Nuno Coelho, do Sindicato de Hotelaria do Norte, explicou ao Jornal de Notícias que o desfecho do processo “decorre da lei” e que o “administrador de insolvência teve de fazer uma proposta ao senhorio de utilizar o direito de preferência ao senhorio”, que acabou por ser aceite.

A decisão foi tomada após o Tribunal de Comércio de Vila Nova de Gaia ter declarado a 4 de junho a insolvência da proprietária da Cervejaria Galiza, a Sociedade Atividades Hoteleiras Galiza Portuense, na sequência do requerimento apresentado por um dos fornecedores, a empresa Sociedade Real Sabor, no qual reclamava o pagamento de 11.951 euros.

Os trabalhadores da cervejaria ficaram dependentes do resultado da assembleia de credores agendada para 4 de agosto. Caso conseguissem um investidor que garantisse os postos de trabalho e realizasse o pagamento das dívidas de quase 2 milhões de euros ao Fisco, ainda existia esperança para o Galiza.

Apesar de ter surgido um investidor interessado em cumprir esses dois requisitos, apareceu outro investidor que tinha objetivos diferentes para o espaço. Por isso, o processo acabou por se prolongar até dia 18 de março, altura em que o senhorio exerceu o seu direito de preferência.

“Tinham um investidor, a empresa Imparávelpuzle, de Adriano Cardoso, que iria dar continuidade à cervejaria como marisqueira e cervejaria”, comentou António Ferreira, ex-funcionário da cervejaria e representante dos trabalhadores comissão de credores, à Lusa. “A recuperação do espaço pelo senhorio deixou uma incógnita sobre os trabalhadores que agora se veem sem perspetiva nenhuma”, acrescentou.

Com este encerramento, 30 pessoas ficam sem emprego e, embora todos “estejam no fundo de desemprego, mais de metade ainda estão longe da idade da reforma”.

Moratórias podem atingir empresas em dívida

Enquanto a Cervejaria Galiza viu este desfecho por causa de dívidas acumuladas antes da pandemia, existem muitas empresas e famílias que poderão entrar em incumprimento no pagamento de prestações de crédito e terem de entregar negócios e propriedades ao banco. É o Banco de Portugal que aconselha os clientes a terem uma atitude preventiva contra essa possibilidade. Isto porque a maioria das moratórias de crédito chega ao fim em setembro e existe o risco de os clientes não conseguirem voltar a pagar essas mensalidades, acumulando dívidas.
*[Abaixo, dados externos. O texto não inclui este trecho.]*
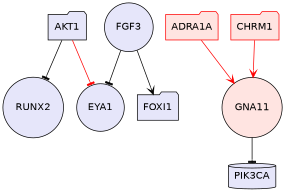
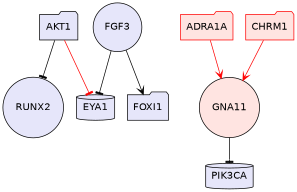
  digraph {
    fontname="DejaVu Sans"
    node [fillcolor=lavender fontname="DejaVu Sans" shape=folder style=filled]
    edge [arrowhead=tee color=black fontname="DejaVu Sans" penwidth=1]
-   EYA1 [shape=circle]
+   EYA1 [shape=cylinder]
    AKT1
    RUNX2 [color=black shape=circle]
    FGF3 [shape=circle]
    FOXI1 [color=black]
    GNA11 [fillcolor=mistyrose shape=circle]
    PIK3CA [shape=cylinder]
    ADRA1A [color=red fillcolor=mistyrose]
    CHRM1 [color=red fillcolor=mistyrose]
    AKT1 -> EYA1 [color=red]
    AKT1 -> RUNX2
    FGF3 -> EYA1
    FGF3 -> FOXI1 [arrowhead=vee]
    GNA11 -> PIK3CA
    ADRA1A -> GNA11 [arrowhead=vee color=red]
    CHRM1 -> GNA11 [arrowhead=vee color=red]
  }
O Jornal de Negócios avança que mais de 6,5 mil milhões de euros em empréstimos estarão em risco de incumprimento. Este valor é avançado tendo em conta 4 bancos: Caixa Geral de Depósitos (CGD), BCP, Santander Portugal e BPI. Em dezembro de 2020, as quatro instituições financeiras tinham cerca de 29 mil milhões de euros de créditos em moratória.

Como forma de contornar esse incumprimento, algumas pessoas têm pedido para juntarem os seus créditos de forma a reduzirem as suas prestações mensais. No relatório do Banco de Portugal sobre a evolução dos novos créditos, a opção que engloba a solução de crédito consolidado surge como o segundo serviço de financiamento mais pedido, aparecendo logo a seguir a cartões de crédito e linhas de crédito.

De momento, apenas as moratórias disponibilizadas pela Associação de Instituições de Crédito Especializado (ASFAC) já terminaram. A associação refere que os sinais de incumprimento são pouco significativos. Mesmo assim, vale a pena lembrar que essas moratórias são privadas, sendo que as moratórias do Estado representam a maioria dos apoios fornecidos.